### DOCUMENT EXTRACT
Gristedes is far from an ideal neighborhood grocery store, but we suspect neighbors who shop at the Upper East Side outpost on 86th by First much prefer the chain grocery to a 210-foot-tall Extell tower, which Crain’s reports the developer is planning to build at the site, which it recently purchased for $100 million. In the last few years, Gary Barnett has also bought at least four low-rise buildings adjacent to the supermarket and could be eying a block-long development.
It should be apparent by now that you just can’t get all the sleaze out of Times Square, but Bill de Blasio is still trying, The Wall Street Journal reports. Despite mixed results in last year’s effort to clean up the cartoon character trade, the mayor now wants to go after the painted topless women who pose for photos with tourists. Civil rights experts say that the move is at odds with the mayor’s progressive identity and that it will be hard to crack down on the women when the entire area is filled with people in outlandish costumes selling things. “You can have 100 girls out there, or one and as long as they are acting legally we can’t do anything about it,” an NYPD spokesperson said.
Meanwhile, Crain’s reports that the mayor’s wife, Chirlane McCray, failed to provide much in the way of specifics in a roundtable about the administration’s $386 million mental health plan, “Roadmap to Mental Health,” which is scheduled to be released in the fall.
The upper floors of many Downtown Brooklyn commercial buildings have long sat empty, due to a lack of strong demand, but The Wall Street Journal reports that landlords and tenants are starting to reconsider, particularly in the wake of Tishman Speyer’s $270 million deal to turn the top five floors of the Macy’s store into office space. In the past, such floors often sat empty as landlords judged it not worth their while to renovate or maintain those spaces given the relatively low rents they fetched.
On a similar note, the amount of large-scale residential development in Northern and Central Brooklyn is set to nearly double in the next two years, according to Crain’s. A City Realty report found that “roughly 5,800 new apartments in buildings with more than 20 units are currently projected to be built in 2017—more than double this year’s estimate of 2,700.”

### SUPPLIED RECORDS
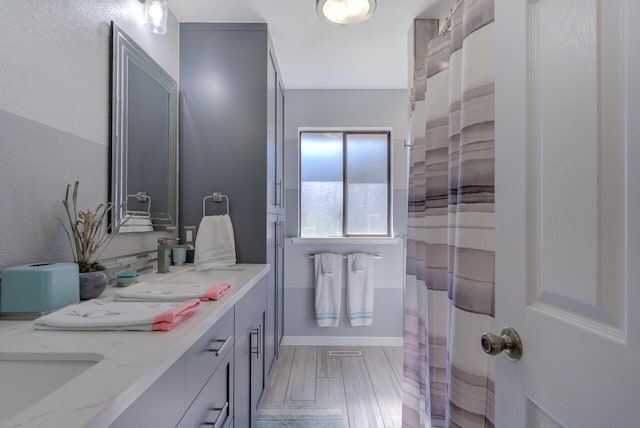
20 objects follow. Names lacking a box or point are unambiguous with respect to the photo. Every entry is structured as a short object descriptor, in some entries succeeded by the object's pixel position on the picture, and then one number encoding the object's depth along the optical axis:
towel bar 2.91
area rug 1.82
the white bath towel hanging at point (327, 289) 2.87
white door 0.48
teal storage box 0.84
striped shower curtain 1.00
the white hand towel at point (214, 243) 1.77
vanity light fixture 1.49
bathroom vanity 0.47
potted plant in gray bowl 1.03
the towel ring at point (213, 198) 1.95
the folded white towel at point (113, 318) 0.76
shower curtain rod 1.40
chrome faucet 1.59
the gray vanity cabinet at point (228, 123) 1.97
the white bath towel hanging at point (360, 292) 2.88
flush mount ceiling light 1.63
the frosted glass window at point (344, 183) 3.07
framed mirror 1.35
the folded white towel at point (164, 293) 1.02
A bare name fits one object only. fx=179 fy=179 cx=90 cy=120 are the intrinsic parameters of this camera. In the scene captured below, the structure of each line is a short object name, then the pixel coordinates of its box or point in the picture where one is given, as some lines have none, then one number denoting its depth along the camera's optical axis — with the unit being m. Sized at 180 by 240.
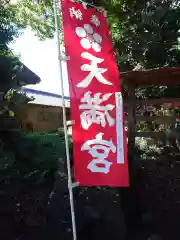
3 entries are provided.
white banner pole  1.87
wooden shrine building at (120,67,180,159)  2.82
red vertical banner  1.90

### TO DO
List every dollar amount that appears in the New York news roundup. The data that comes after the text plays no part in this work.

### RESPONSE
$100 million, $386 million, $270 million